Increasing attention to information freedom creates new possibilities for open data initiatives all over the US. One of such non-profit groups was able to create an idea, develop it further and find support in government state structures to plan and start the development of a product aimed at integrating data generated by many specialized institutions. The product aims at creating rich datasets useful to everyone from interested individuals to businesses, which can rely on this data for estimating, planning and decision making.
It appeared that a lot of data becomes public as a result of various initiatives and new data transparency laws. Such information is usually scattered, hard to find and even harder to interpret. Civic Journals carefully collects, processes and groups this information making it available to others. There is a lot of data, and along with interpretation speed, solution also had to be:
- Durable. Non-profit organization wanted to minimize support efforts since they didn’t want to support an army of DevOps and support engineers handling performance spikes and occasional failures.
- Verified. Continuous Integration approach should be used to constantly verify the implementation by running unit, functional and nightly tests, fully covering current implementation. A bug found during manual testing should be an exceptional event.
- Monitored. Necessary system statistics collection and monitoring should be done easily when needed.
- Scalable. New data is always coming, new datasets get added, and certain level of expected scalability should be put into initial system design.
- Cost-effective. While providing reasonable datasets processing latency, the system should be able to support datasets size growth without seriously increasing infrastructure maintenance costs.
- Flexible. Only a few data-providing organizations are willing to do additional work pushing data into the system. Civic Journals should be ready to do most of heavy lifting work by finding, downloading, parsing and processing the data in arbitrary format.

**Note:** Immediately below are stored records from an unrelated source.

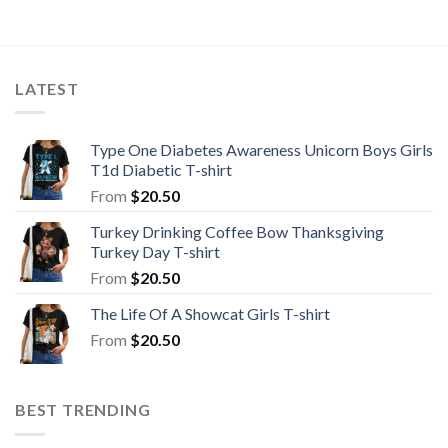
LATEST
Type One Diabetes Awareness Unicorn Boys Girls
T1d Diabetic T-shirt
From
$
20.50
Turkey Drinking Coffee Bow Thanksgiving
Turkey Day T-shirt
From
$
20.50
The Life Of A Showcat Girls T-shirt
From
$
20.50
BEST TRENDING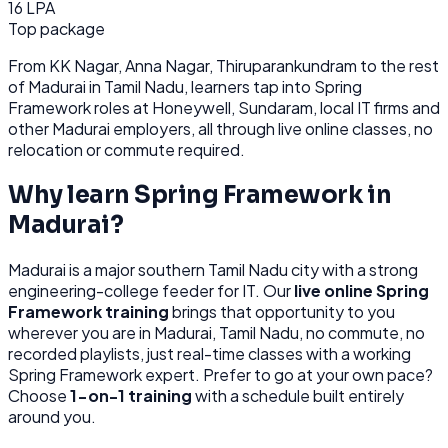
16 LPA
Top package
From
KK Nagar, Anna Nagar, Thiruparankundram
to the rest
of
Madurai
in Tamil Nadu
, learners tap into
Spring
Framework
roles at
Honeywell, Sundaram, local IT firms
and
other
Madurai
employers, all through
live online classes, no
relocation or commute required.
Why learn
Spring Framework
in
Madurai
?
Madurai
is
a major southern Tamil Nadu city with a strong
engineering-college feeder for IT.
Our
live online
Spring
Framework
training
brings that opportunity to you
wherever you are in
Madurai, Tamil Nadu
, no commute, no
recorded playlists, just real-time classes with a working
Spring Framework
expert. Prefer to go at your own pace?
Choose
1-on-1 training
with a schedule built entirely
around you.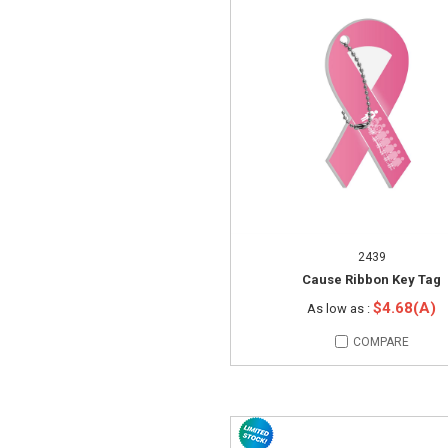
2439
Cause Ribbon Key Tag
$4.68(A)
As low as :
COMPARE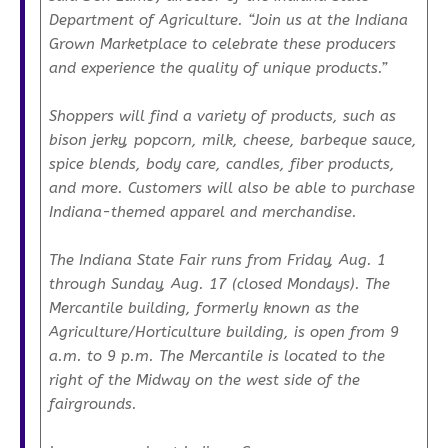
Department of Agriculture. “Join us at the Indiana
Grown Marketplace to celebrate these producers
and experience the quality of unique products.”
Shoppers will find a variety of products, such as
bison jerky, popcorn, milk, cheese, barbeque sauce,
spice blends, body care, candles, fiber products,
and more. Customers will also be able to purchase
Indiana-themed apparel and merchandise.
The Indiana State Fair runs from Friday, Aug. 1
through Sunday, Aug. 17 (closed Mondays). The
Mercantile building, formerly known as the
Agriculture/Horticulture building, is open from 9
a.m. to 9 p.m. The Mercantile is located to the
right of the Midway on the west side of the
fairgrounds.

For Civic Journals client we’ve built a big data solution for integrating public statistics sources and increasing information transparency. Assuming data volumes along with needed tooling set and scalability requirements, Amazon AWS cloud platform was the most appropriate choice for building the project. Amazon provides rich set of solutions for every need of a high loaded projects. What’a more, Amazon solves many maintenance routines assuming proper set up and smart architecture and enabling one-click scalability in reasonable margins.
PRIMARY SYSTEM MODULES
- Dataset fetchers. Integrated into a single workflow, many different pluggable modules are available to connect external data providers to the system. Some of them are ready to push their data directly to the system via an API, some publish machine-friendly files to their file servers, and some are just uploading HTML pages or pdf attachments on their website. A flexible infrastructure handles initial data acquisition.
- Data storage. A few different database solution host the data. The system transparently switches and moves data between hot and cold storage and a few caches, optimizing access times along with storage costs.
- Dataset processors. Another kind of pluggable process raw data created during the previous step. Parse documents extract meaningful numbers and cook standard CJ datasets. This could be a simple solution, but often the aggregation scenarios are rather non-trivial, since many CJ datasets are sometimes a product of one initial input batch, possibly passing several computational and grouping steps. Adding data volume requirements, flexible MapReduce solution had to be implemented – a generally slower, but ultimately scalable distributed computational algorithm. Standalone workers are plugged to a certain steps of this algorithm, creating hybrid data cooking pipeline, able to solve the task in an easily adjustable manner.
- Hot Preview. MapReduce solutions came at a cost: while providing high throughput, it harmed latency – newly available datasets were ready after a considerable delay. In order to level off this constraint, something usually referred to as an λ-architecture was applied. It means that once new data comes into the system, processing workflow splits into two branches: one branch runs normal MapReduce flow, while other creates a preview of the result. This preview does not guarantee absolute accuracy, introducing some error margin or somehow incomplete representation, but gives a sneak peek into the end result, being eventually replaced with a 100%-accurate results of the full flow.